Figure 3.

Enteral Ala-Gln supplementation augments the activity of ex vivo ISCs to form enteroids

(A) Representative images of the morphology of primary enteroids expanded from crypt cells at 24, 48, 72, 96, and 120 h are shown. Scale bars, 200 μm.

(B) Enteroid-forming capacity of mice jejunum crypts (n = 16, 16 wells of separated crypts from 4 independent mice per condition were analyzed, means ± SD; ^∗p < 0.05, ^∗∗p < 0.01; t test, results of 3 independent experiments).

(C and D) Quantification of crypt domains (C) and surface area (D) per primary enteroids at 96 h (n = 24, 24 enteroids from 4 independent mice per condition were analyzed, means ± SD; ^∗p < 0.05, ^∗∗p < 0.01; t test, results of 3 independent experiments).

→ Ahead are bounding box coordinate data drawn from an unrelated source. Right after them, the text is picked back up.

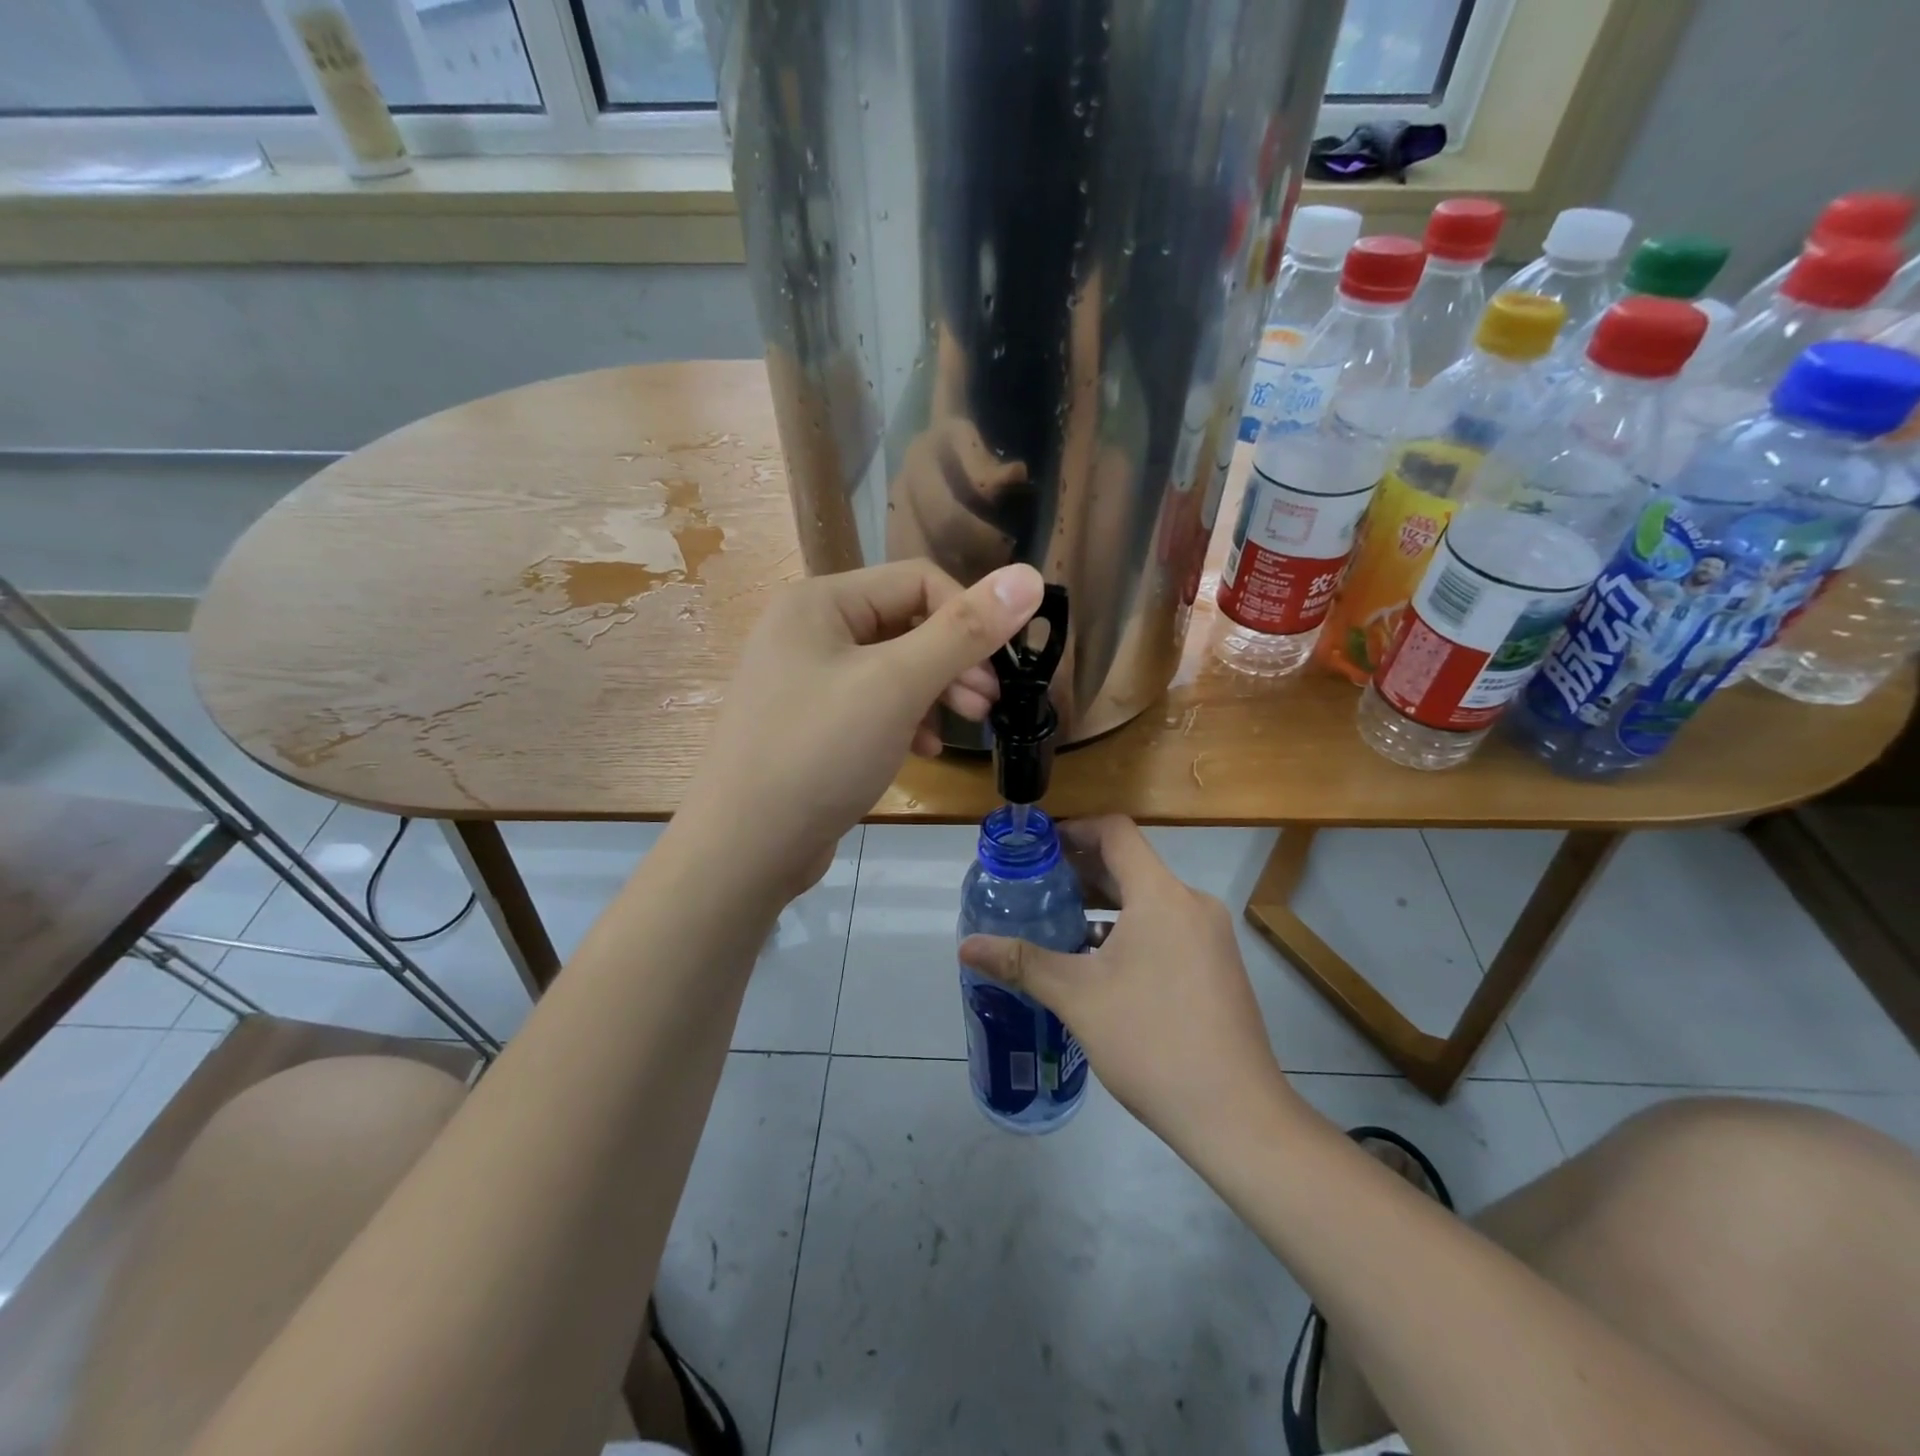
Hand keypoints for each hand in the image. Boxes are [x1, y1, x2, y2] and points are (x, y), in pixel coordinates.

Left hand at [683, 559, 1044, 897]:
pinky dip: (906, 720)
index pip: (918, 581)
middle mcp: (808, 630)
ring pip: (892, 668)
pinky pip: (872, 704)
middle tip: (988, 705)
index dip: (968, 618)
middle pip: (906, 624)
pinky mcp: (810, 723)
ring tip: (966, 727)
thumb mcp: (898, 686)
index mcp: (821, 602)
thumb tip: (1029, 576)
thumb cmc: (820, 753)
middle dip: (954, 661)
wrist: (743, 849)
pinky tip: (924, 751)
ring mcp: (805, 679)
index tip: (999, 672)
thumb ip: (965, 631)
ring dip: (936, 692)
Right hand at [959, 816, 1294, 1151]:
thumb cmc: (1151, 1041)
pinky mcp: (1217, 966)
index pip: (1115, 832)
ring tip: (1059, 924)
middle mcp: (1192, 904)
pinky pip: (1167, 928)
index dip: (1074, 829)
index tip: (1038, 849)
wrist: (1235, 1115)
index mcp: (1161, 895)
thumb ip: (1022, 962)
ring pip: (1149, 900)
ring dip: (1105, 904)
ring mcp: (1210, 937)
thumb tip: (966, 947)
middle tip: (1036, 888)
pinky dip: (1130, 930)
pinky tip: (1098, 964)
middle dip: (1081, 871)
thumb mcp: (1077, 997)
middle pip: (1131, 865)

(E) Representative images of the morphology of secondary enteroids expanded from crypt cells at 12, 36, 60, and 84 h are shown. Scale bars, 200 μm.

(F and G) Quantification of crypt domains (F) and surface area (G) per secondary enteroid (n = 18, 18 enteroids from 3 independent mice per condition were analyzed, means ± SD; ^∗p < 0.05, ^∗∗p < 0.01; t test, results of 3 independent experiments).

(H) Representative images of primary enteroids of immunofluorescence stained with OLFM4 (green) and DAPI (blue) are shown. Scale bars, 100 μm.

(I) Western blot analysis of intestinal stem cells marker OLFM4 protein expression in primary enteroids (n = 3, primary enteroids from 3 independent mice per condition, results of 3 independent experiments).